空港ピアノ エストニア2020年04月11日 18:57



 先日、テレビのBS放送で「空港ピアノ」という番組をたまたま見た。世界のいくつかの空港に置かれている自由に弾いていいピアノにカメラが設置されていて、通りすがりの空港利用者の演奏を短いキャプションとともに紹介している番組である。今回はエストニアの首都にあるタリン空港だった。エストニアはかつてピアノの製作でも有名だったとのことで、エストニア製のグランドピアノが空港内に置かれている。

 二人連れのフランス人の中年男性が荷物を下に置いて、「ミッションインポッシブル」をサラッと連弾で弾き始めたかと思えば、姉と一緒に現れた男の子が小さな手で楽しそうに「聖者の行進」を弾いたり、20代の頃にロックバンドを組んでいたという60代のノルウェー人の弾く「ホワイトクリスマス」など、いろんな国籍の様々な年代の人々が次々に現れては、さりげなく、それでいて実に楽しそうに、譜面も見ずに豊かな調べを奏でて立ち去っていく。

 


特に印象に残ったのは、恋人と旅行中というポーランド人男性の弾くショパンの「ノクターン第20番嬰ハ短調」。最初の数小節を聴いただけでメチャメチャ上手!!次にどんな音が聴こえてくるのかとドキドキしながら、聴き惚れた。それもそのはず、演奏者の簡単な紹介が書かれたキャプションを読めば、7歳からピアノを始めてポーランドの国立音楽学校を卒業とのこと。しかし、在学中に、世界の難関コンクールの1つであるショパンコンクールで優勝した親友の演奏を聴いて、(彼には勝てない)とピアニストの道を諦めたそうだ。「まさか、自分が銀行員になるとは思ってなかったよ。でも、今でも、コンクールで優勝した親友は大切な人生の宝物だと思っている」と笑顔で語る彼の横には素敵な恋人の女性が温かいまなざしを向けて立っている。

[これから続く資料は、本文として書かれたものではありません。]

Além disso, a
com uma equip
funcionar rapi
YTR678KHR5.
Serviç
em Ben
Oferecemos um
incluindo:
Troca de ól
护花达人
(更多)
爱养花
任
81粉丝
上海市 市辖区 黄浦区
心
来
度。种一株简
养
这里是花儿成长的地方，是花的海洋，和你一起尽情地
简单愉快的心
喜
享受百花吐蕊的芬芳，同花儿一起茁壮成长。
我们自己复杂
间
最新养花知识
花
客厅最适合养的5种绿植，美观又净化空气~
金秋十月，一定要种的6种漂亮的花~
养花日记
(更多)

幼少よりピアニストを目指して名門の音楽学校に入学して・・・それから銀行員になるまでの道のりにはどんなにか大きな心の葛藤があったことだろうと思う。しかし、そのように語った彼の演奏はとても優しい響きをもっていて、コンサートホールでの有名ピアニストの演奏に勝るとも劣らない音楽の豊かさを伝え、聴く者の心を幸せで満たした。

あらためて音楽っていいものだなと思って、久しぶりに私も鍵盤に指を触れた。

 

※写真は、中世の街並みが今なお残るタリンの旧市街。